Task directions
Change every "März" in these lines to "Maerz" and keep all other text the same. Leave the pictures out of your answer.

**** Dataset entries ****

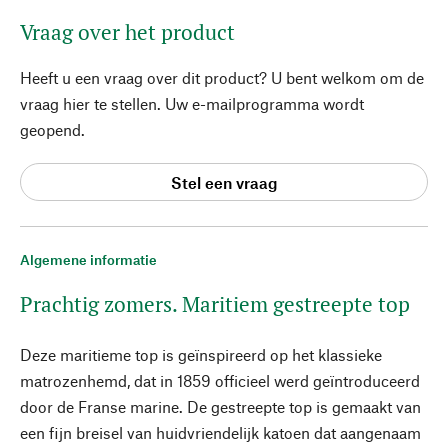
Vraag over het product
Heeft u een vraag over dit product? U bent welkom om de
vraag hier te stellen. Uw e-mailprogramma wordt
geopend.
Stel een vraag
Algemene informatie
Prachtig zomers. Maritiem gestreepte top
Deze maritieme top is geïnspireerd op het klassieke
matrozenhemd, dat in 1859 officieel werd geïntroduceerd
door de Franse marine. De gestreepte top is gemaakt van
een fijn breisel van huidvriendelijk katoen dat aangenaam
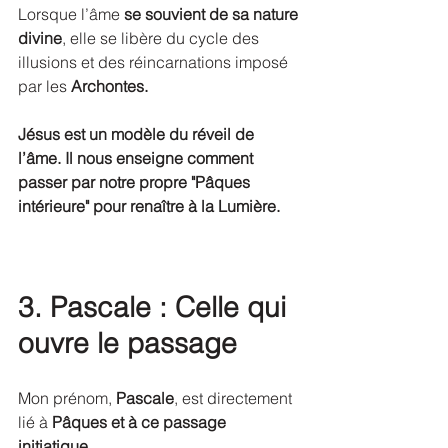
Lorsque l’âme 
se souvient de sa nature 
divine
, elle se libère du cycle des 
illusions et des réincarnations imposé 
par les 
Archontes.
Jésus est un modèle du réveil de 
l’âme. Il nous enseigne comment 
passer par notre propre "Pâques 
intérieure" pour renaître à la Lumière.
3. Pascale : Celle qui 
ouvre le passage
Mon prénom, 
Pascale
, est directement 
lié à 
Pâques et à ce passage 
initiatique
.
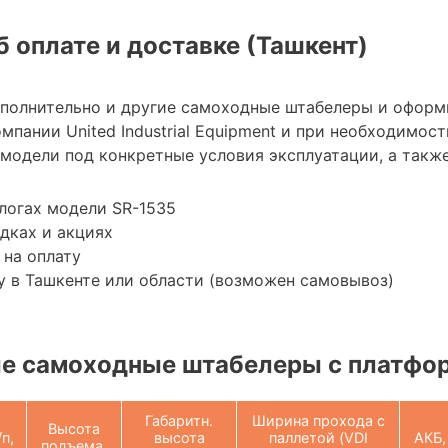
 оплате и доставке (Ташкент)
ополнительно и другие самоходные штабелеры и оформ
мпании United Industrial Equipment и при необходимо
модели под конкретные условия эксплуатации, а также
логах модели SR-1535
дках и акциях
 на оплату
 в Ташкенте или области (возможен самовывоз)
е самоходные штабелеры с платфо
Габаритн.
Ширина прохода с
Высота
/п,
высота
паллетой (VDI
АКБ,
подъема,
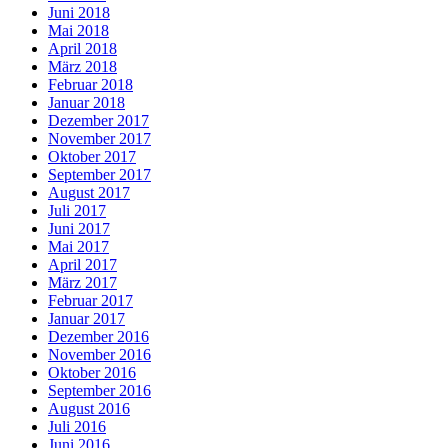
Juni 2018
Mai 2018
April 2018
März 2018
Februar 2018
Januar 2018
Dezember 2017
November 2017
Oktober 2017
September 2017
August 2017
Juli 2017
Juni 2017
Mai 2017
April 2017
März 2017
Februar 2017
Januar 2017
Dezember 2016
November 2016
Oktober 2016
September 2016
August 2016
Juli 2016
Juni 2016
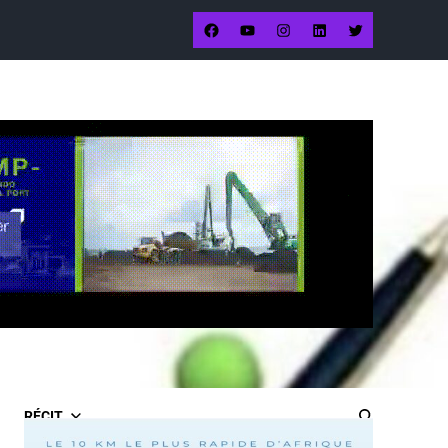
RÉCIT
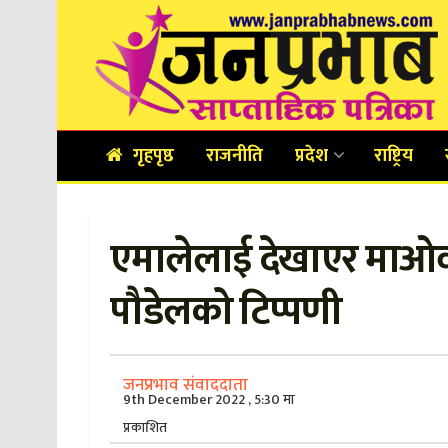
गृहपृष्ठ
राजनीति
प्रदेश
राष्ट्रिय
एमालेलाई देखाएर माओवाद
पौडेलको टिप्पणी
जनप्रभाव संवाददाता
9th December 2022 , 5:30 मा
प्रकाशित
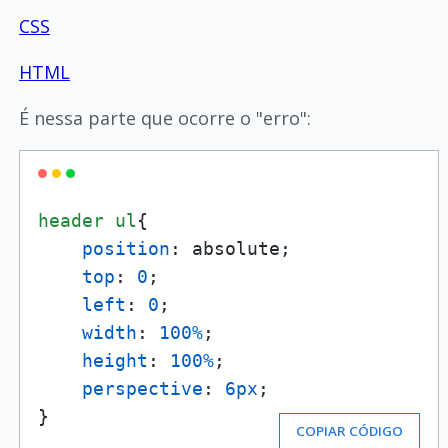
CSS
HTML
É nessa parte que ocorre o "erro":
header
ul
{

position
: absolute;

top
: 
0
;

left
: 
0
;

width
: 
100%
;

height
: 
100%
;

perspective
: 
6px
;

}
COPIAR CÓDIGO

****

Solution to this task
Vraag over het product
Heeft u een vraag over dit product? U bent welkom om de
vraag hier te stellen. Uw e-mailprogramma wordt
geopend.
Stel een vraag
Algemene informatie
Prachtig zomers. Maritiem gestreepte top
Deze maritieme top is geïnspireerd op het klassieke
matrozenhemd, dat in 1859 officieel werd geïntroduceerd
door de Franse marine. De gestreepte top is gemaakt van
een fijn breisel van huidvriendelijk katoen dat aangenaam
Lorsque l’âme 
se souvient de sa nature 
divine
, elle se libère du cycle des 
illusions et des réincarnations imposé 
par les 
Archontes.
Jésus est un modèle du réveil de 
l’âme. Il nous enseigne comment 
passer par notre propre "Pâques 
intérieure" pour renaître à la Lumière.
3. Pascale : Celle qui 
ouvre le passage
Mon prénom, 
Pascale
, est directement 
lié à 
Pâques et à ce passage 
initiatique
.
 оплате и доставке (Ташкент)
ополнительно и другие самоходные штабелеры и оформ
мпании United Industrial Equipment и при необходимо
модели под конкретные условия эксплуатации, а также
логах модели SR-1535
дках и акциях
 на оплату
 в Ташкенте или области (возможен самовывоз)
е самоходные штабелеры с платфо
Габаритн.
Ширина прохода с
Высота
/п,
высота
паллетой (VDI
АКБ,
подъема,
Juni 2018
Mai 2018
April 2018
Maerz 2018
Februar 2018
Januar 2018
Dezember 2017
November 2017
Oktober 2017
September 2017
August 2017
Juli 2017
Juni 2017
Mai 2017
April 2017
Maerz 2017
Februar 2017
Januar 2017
Dezember 2016
November 2016
Oktober 2016
September 2016
August 2016
Juli 2016
Juni 2016
RÉCIT
गृहपृष्ठ
राजनीति
प्रदेश
राष्ट्रिय
एमालेलाई देखाएर माओवाद
पौडेलको टिप्पणी
जनप्रभाव संवाददाता
9th December 2022 , 5:30 मा
प्रकाशित
CSS
HTML
É nessa parte que ocorre o "erro":
header
ul
{

position
: absolute;

top
: 
0
;

left
: 
0
;

width
: 
100%
;

height
: 
100%
;

perspective
: 
6px
;

}
COPIAR CÓDIGO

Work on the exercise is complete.